Problem statement :: Return the records word for word. Any pictures in them are not part of the copy.

--- START ---

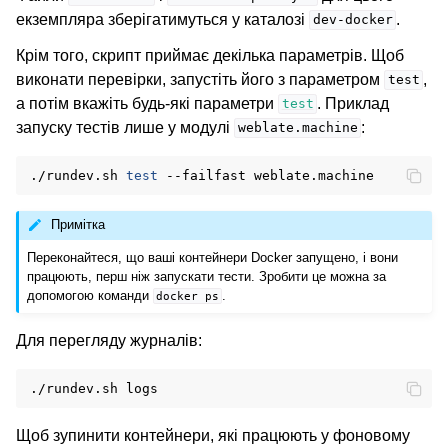
екземпляра зберігатимуться у каталозі
.
dev-docker
Крім того, скрипт приймає декілька параметрів. Щоб
виконати перевірки, запустіть його з параметром
,
test
а потім вкажіть будь-які параметри
. Приклад
test
запуску тестів лише у модулі
:
weblate.machine
./rundev.sh
test
--failfast
Примітка
Переконайтеся, що ваші контейнери Docker запущено, і вони
працюють, перш ніж запускати тести. Зробити це можна за
допомогою команди
.
docker
ps
Для перегляду журналів:
./rundev.sh
Щоб зупинити контейнери, які працюють у фоновому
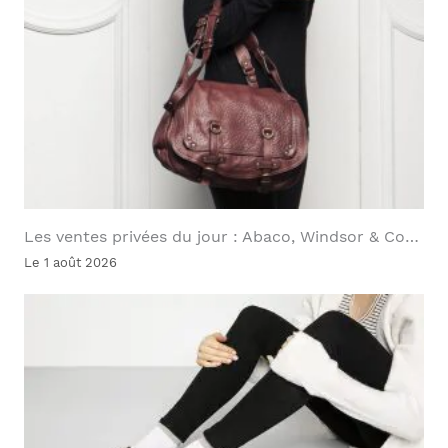
Les ventes privées du jour : Abaco, Windsor & Co…
Le 1 août 2026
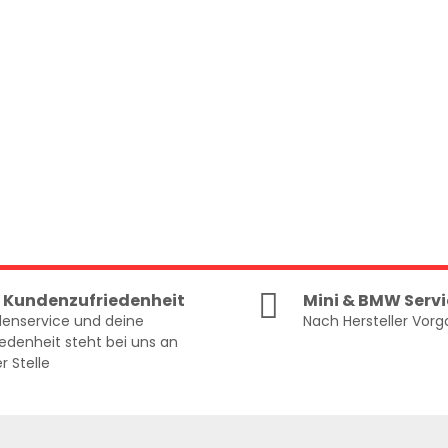
 Kundenzufriedenheit
Mini & BMW Servi
enservice und deine
Nach Hersteller Vor
iedenheit steht bei uns an
r Stelle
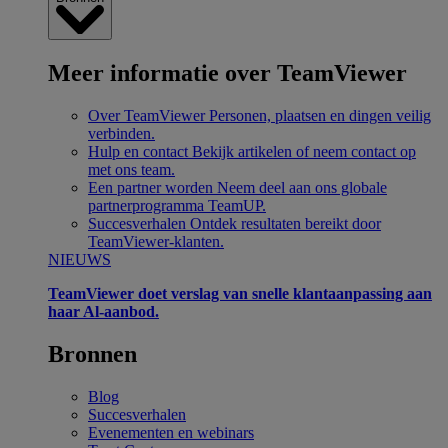
Meer informatie over TeamViewer
Over TeamViewer
Personen, plaatsen en dingen veilig
verbinden.
Hulp en contact
Bekijk artikelen of neem contact op
met ons team.
Een partner worden
Neem deel aan ons globale
partnerprogramma TeamUP.
Succesverhalen
Ontdek resultaten bereikt door
TeamViewer-klanten.
NIEUWS
TeamViewer doet verslag van snelle klantaanpassing aan
haar Al-aanbod.
Bronnen
Blog
Succesverhalen
Evenementen en webinars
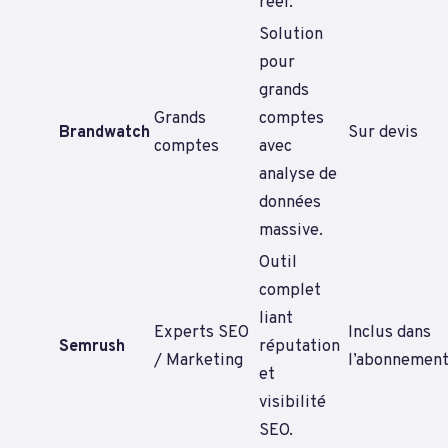
réel.
Solution
pour
grands
Grands
comptes
Brandwatch
Sur devis
comptes
avec
analyse de
données
massive.
Outil
complet
liant
Experts SEO
Inclus dans
Semrush
réputation
/ Marketing
l’abonnemen
et
visibilité
SEO.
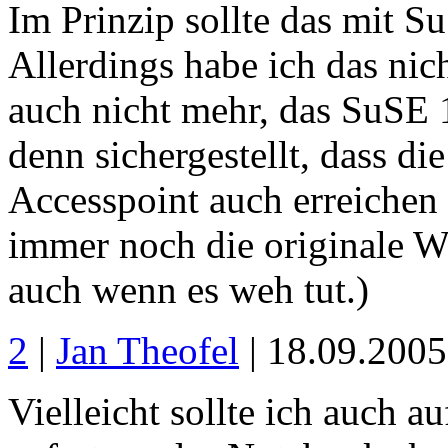
Im Prinzip sollte das mit S
Allerdings habe ich das nic
auch nicht mehr, das SuSE 10
denn sichergestellt, dass di
Accesspoint auch erreichen 
immer noch die originale Wi
auch wenn es weh tut.)
2
|
Jan Theofel
| 18.09.200
Vielleicht sollte ich auch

--- END ---

Expected output ::
екземпляра зберігатимуться у каталозі
.
dev-docker
Крім того, скрипт приймає декілька параметрів. Щоб
виконати перевірки, запустіть його з параметром
,
test
а потім вкажіть будь-які параметри
. Приклад
test
запуску тестів лише у модулі
:
weblate.machine
./rundev.sh
test
--failfast
Примітка
Переконайтеся, що ваші контейнери Docker запущено, і вони
працюють, перш ніж запускати тести. Зробити це можна за
допомогою команди
.
docker
ps
Для перегляду журналів:
./rundev.sh
Щоб зупинити контейнери, які працюють у фоновому
Les ventes privées du jour : Abaco, Windsor & Co…
Le 1 août 2026
 Kundenzufriedenheit
Mini & BMW Servi
enservice und deine
Nach Hersteller Vor
iedenheit steht bei uns an
r Stelle
Meer informatie over TeamViewer
Over TeamViewer
Personen, plaatsen en dingen veilig
verbinden.
Hulp en contact
Bekijk artikelen of neem contact op
met ons team.
Een partner worden
Neem deel aan ons globale
partnerprogramma TeamUP.
Succesverhalen
Ontdek resultaten bereikt door
TeamViewer-klanten.
NIEUWS
TeamViewer doet verslag van snelle klantaanpassing aan
haar Al-aanbod.
Bronnen
Blog
Succesverhalen
Evenementen en webinars
réel.
Solution
pour
grands
Grands
comptes
Brandwatch
Sur devis
comptes
avec
analyse de
données
massive.
Outil
complet
liant
Experts SEO
Inclus dans
Semrush
réputation
/ Marketing
l’abonnemen
et
visibilité
SEO.
Im Prinzip sollte das mit S
Allerdings habe ich das nic
auch nicht mehr, das SuSE 10
denn sichergestellt, dass di
Accesspoint auch erreichen 
immer noch die originale Wi
auch wenn es weh tut.)
2
|
Jan Theofel
| 18.09.200
Vielleicht sollte ich auch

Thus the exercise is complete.